Efficient compute for new data?

Hi folks, I’ve historically been an R user, but dipping my toes into the python-for-data-science world for my work, and I’m wondering if Dask has built-in features to accomplish a particular workflow that’s critical for me. Specifically, I have data that accumulates “chunks” over time, and I have an R script that I run occasionally that enumerates the chunks, skips over those it’s already seen and running some processing on only the new ones, saving the results in a manner that makes it easy to collect all results for subsequent interactive processing.

One additional thing my R-based system achieves is that the processing of a given chunk actually involves multiple steps, and I have a mechanism for keeping a history of inputs/functions/outputs at each step so that should the overall processing of a chunk fail at any point, I can see precisely where and work out solutions to those corner cases (note: there’s an R package, targets, that achieves a lot of this as an off-the-shelf package, but I ended up finding it’s strict reproducibility philosophy an impediment to efficiency for quick corner-case handling).

It’d be fairly straightforward for me to simply translate my R code to python directly, but it seems like a common data science workflow so I thought I should check if Dask has tools for it already.

Hi @mike-lawrence and welcome to discourse!

I am also an R user, so I might be able to help. Would you mind sharing some of the R code you’re currently using? Seeing your flow for “skips over those it’s already seen” would be particularly helpful.

I took a quick look at the targets R package, it seems it broadly helps with data pipeline orchestration? If you haven’t already, you. might take a look at Prefect, which also works well with Dask.

1 Like

TASK SET:
• a. Answer these about the Dask forum thread:
(i) What language has the person asking the question historically used?
(ii) Which R package is said to achieve much of this workflow off the shelf?
(iii) What tool does the reply suggest, noting that it works well with Dask?
• b. Quote the Dask forum thread from "I took a quick" up to and including "well with Dask.".
The records come from a different source than the text.

LISTED ENTRIES:

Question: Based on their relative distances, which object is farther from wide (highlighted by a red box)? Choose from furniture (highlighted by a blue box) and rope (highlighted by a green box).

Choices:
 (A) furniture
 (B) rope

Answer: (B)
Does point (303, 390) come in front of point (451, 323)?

OUTPUTS BY TASK:
• a.
(i) R
(ii) targets
(iii) Prefect

• b.
I took a quick look at the targets R package, it seems it broadly helps with data pipeline orchestration? If you haven’t already, you. might take a look at Prefect, which also works well with Dask.